Content-addressable hash is something that would hardly work for Factorio

Unless we are in age of 1024-bit computers that treat current 64-bit era as CGA graphics.
Lilly wrote:Instead of storing the distance between items, you can store for each item the time/tick when it will reach the end of the segment (if it won't block or be removed).
That reminds me of what kovarex initially proposed and we had ton of arguments about it thereafter. The biggest problem - you also have to predict the time when that last item reaches end of the belt and the belt gets into blocked state. While happening relatively not that often, this is still an issue. My original idea was to keep bidirectional list of bidirectional lists of packed items - working solution, but a hell for cache locality. and a hell to code without mistakes. Later I realized that all operations happen only at head, tail
or pre-tail only - which was compacted into cache-friendly list-free form that was described in FFF.

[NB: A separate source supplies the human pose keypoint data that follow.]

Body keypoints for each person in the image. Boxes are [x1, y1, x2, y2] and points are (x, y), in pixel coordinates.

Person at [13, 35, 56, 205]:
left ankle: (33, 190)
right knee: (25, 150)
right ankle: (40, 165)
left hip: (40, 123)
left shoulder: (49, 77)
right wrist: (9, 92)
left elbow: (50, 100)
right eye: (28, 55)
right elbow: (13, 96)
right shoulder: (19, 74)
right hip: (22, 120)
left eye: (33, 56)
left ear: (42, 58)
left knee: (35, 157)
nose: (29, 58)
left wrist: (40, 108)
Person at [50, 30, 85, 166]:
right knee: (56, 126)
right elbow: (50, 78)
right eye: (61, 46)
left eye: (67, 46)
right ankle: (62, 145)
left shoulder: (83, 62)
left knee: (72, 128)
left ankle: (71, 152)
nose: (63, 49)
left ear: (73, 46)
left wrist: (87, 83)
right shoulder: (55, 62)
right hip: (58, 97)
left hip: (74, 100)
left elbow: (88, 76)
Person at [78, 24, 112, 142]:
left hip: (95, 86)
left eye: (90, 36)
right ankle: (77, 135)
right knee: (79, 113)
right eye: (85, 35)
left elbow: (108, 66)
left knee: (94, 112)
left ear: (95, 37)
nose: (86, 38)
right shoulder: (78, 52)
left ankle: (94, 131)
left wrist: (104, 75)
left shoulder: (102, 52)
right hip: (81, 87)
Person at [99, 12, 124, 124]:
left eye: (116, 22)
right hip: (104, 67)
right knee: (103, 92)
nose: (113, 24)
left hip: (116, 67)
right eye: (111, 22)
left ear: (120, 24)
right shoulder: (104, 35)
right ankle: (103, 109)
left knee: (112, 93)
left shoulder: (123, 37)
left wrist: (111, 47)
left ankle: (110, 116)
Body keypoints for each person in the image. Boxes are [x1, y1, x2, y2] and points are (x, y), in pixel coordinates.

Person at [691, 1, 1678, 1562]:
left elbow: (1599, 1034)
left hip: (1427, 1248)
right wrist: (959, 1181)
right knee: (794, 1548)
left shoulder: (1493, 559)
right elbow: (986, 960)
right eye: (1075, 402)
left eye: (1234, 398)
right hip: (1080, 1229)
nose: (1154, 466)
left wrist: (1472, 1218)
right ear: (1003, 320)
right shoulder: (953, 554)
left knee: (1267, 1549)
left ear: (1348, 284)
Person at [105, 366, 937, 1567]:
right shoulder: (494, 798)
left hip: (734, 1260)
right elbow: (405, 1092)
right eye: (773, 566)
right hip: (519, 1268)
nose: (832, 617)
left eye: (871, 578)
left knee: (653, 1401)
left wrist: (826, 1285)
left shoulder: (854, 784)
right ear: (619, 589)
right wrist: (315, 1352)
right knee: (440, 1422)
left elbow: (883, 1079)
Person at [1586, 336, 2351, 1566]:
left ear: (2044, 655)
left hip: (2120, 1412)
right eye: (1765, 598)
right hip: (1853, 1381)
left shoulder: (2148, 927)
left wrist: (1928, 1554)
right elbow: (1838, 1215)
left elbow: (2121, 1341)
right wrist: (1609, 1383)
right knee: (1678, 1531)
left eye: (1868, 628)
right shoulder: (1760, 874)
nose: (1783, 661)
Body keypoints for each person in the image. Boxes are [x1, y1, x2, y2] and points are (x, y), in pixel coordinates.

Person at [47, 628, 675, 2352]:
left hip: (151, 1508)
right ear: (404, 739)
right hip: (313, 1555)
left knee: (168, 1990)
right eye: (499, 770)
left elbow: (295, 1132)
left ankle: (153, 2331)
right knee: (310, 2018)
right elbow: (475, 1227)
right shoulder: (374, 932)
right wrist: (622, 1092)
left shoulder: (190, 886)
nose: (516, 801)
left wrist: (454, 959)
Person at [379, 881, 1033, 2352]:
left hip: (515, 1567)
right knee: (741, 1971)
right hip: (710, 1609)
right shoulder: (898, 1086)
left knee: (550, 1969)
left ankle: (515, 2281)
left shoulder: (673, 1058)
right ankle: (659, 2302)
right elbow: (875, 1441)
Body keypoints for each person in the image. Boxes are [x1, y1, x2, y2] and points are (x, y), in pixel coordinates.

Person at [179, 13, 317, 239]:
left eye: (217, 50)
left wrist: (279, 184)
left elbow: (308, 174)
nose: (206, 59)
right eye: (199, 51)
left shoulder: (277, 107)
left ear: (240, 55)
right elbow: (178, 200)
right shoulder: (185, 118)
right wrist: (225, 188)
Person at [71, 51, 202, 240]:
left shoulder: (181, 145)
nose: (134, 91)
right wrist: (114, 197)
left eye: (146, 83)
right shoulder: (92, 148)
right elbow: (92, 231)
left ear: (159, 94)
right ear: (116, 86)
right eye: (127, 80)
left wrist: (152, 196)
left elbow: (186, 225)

psychomuffin wrote:Again, it's just nice knowing. Even if you have to change it later. No one here wants you to rush.
Expected feb-march, but may shift, but unlikely. Releasing new version of Factorio is like showing your most favourite movie to your best friend. You want everything to be perfect.
Marconos wrote:Curious if the multi-threaded work amounted to anything or did that basically have to be scrapped?
That work was 90% getting knowledge of codebase and 10% doing actual multithreading keyboard-typing. Codebase is just that perfectly clean. If you know codebase, you can do it in a week in Factorio.